-- Problem to solve --
Quote the lines of the records from the line with "class: Amphibia" to the line with "family: Asteraceae", keeping every line exactly as it appears.

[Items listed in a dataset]

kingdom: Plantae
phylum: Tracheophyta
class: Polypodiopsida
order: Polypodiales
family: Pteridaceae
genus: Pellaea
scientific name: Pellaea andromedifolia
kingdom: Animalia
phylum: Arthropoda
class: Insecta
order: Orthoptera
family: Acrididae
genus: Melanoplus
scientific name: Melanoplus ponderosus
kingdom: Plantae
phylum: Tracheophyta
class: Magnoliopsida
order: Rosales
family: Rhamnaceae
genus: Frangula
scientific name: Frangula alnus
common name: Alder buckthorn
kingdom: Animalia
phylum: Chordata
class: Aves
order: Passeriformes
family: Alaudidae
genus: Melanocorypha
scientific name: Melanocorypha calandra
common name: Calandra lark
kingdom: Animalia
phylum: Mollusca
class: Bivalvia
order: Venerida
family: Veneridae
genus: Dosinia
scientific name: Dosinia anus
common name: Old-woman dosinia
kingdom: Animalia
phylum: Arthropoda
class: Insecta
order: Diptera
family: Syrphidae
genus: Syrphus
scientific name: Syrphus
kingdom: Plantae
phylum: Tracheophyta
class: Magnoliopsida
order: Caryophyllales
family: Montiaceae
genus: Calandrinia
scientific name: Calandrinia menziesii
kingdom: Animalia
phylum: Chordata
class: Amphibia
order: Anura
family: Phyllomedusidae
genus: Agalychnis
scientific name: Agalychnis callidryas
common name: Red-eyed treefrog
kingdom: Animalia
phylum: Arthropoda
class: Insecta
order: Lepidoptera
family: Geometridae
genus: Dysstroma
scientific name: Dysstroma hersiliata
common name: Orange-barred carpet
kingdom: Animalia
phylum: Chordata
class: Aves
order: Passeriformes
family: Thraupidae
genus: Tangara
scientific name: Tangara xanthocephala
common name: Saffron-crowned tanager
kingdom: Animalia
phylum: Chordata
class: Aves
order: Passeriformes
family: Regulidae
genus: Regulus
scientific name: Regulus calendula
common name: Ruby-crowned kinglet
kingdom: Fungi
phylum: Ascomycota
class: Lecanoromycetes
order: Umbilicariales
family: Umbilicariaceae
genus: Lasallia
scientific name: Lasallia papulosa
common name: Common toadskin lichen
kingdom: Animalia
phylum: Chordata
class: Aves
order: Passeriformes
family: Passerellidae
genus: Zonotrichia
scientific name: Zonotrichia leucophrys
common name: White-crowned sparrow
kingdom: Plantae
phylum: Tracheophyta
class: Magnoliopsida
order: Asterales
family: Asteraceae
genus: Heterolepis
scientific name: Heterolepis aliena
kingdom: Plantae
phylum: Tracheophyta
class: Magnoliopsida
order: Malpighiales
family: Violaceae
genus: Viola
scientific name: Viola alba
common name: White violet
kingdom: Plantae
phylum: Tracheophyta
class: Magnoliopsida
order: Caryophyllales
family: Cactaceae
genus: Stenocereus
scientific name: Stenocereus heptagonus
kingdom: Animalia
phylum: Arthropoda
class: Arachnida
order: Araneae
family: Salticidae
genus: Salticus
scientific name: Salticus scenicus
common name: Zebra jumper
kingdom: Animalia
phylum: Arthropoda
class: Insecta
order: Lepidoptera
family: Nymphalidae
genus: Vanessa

-- Output of the exercise --
class: Amphibia
order: Anura
family: Phyllomedusidae
genus: Agalychnis
scientific name: Agalychnis callidryas
common name: Red-eyed treefrog
kingdom: Animalia
phylum: Arthropoda
class: Insecta
order: Lepidoptera
family: Geometridae
genus: Dysstroma
scientific name: Dysstroma hersiliata
common name: Orange-barred carpet
kingdom: Animalia
phylum: Chordata
class: Aves
order: Passeriformes
family: Thraupidae
genus: Tangara
scientific name: Tangara xanthocephala
common name: Saffron-crowned tanager
kingdom: Animalia
phylum: Chordata
class: Aves
order: Passeriformes
family: Regulidae
genus: Regulus
scientific name: Regulus calendula
common name: Ruby-crowned kinglet
kingdom: Fungi
phylum: Ascomycota
class: Lecanoromycetes
order: Umbilicariales
family: Umbilicariaceae
genus: Lasallia
scientific name: Lasallia papulosa
common name: Common toadskin lichen
kingdom: Animalia
phylum: Chordata
class: Aves
order: Passeriformes
family: Passerellidae
genus: Zonotrichia
scientific name: Zonotrichia leucophrys
common name: White-crowned sparrow
kingdom: Plantae
phylum: Tracheophyta
class: Magnoliopsida
order: Asterales
family: Asteraceae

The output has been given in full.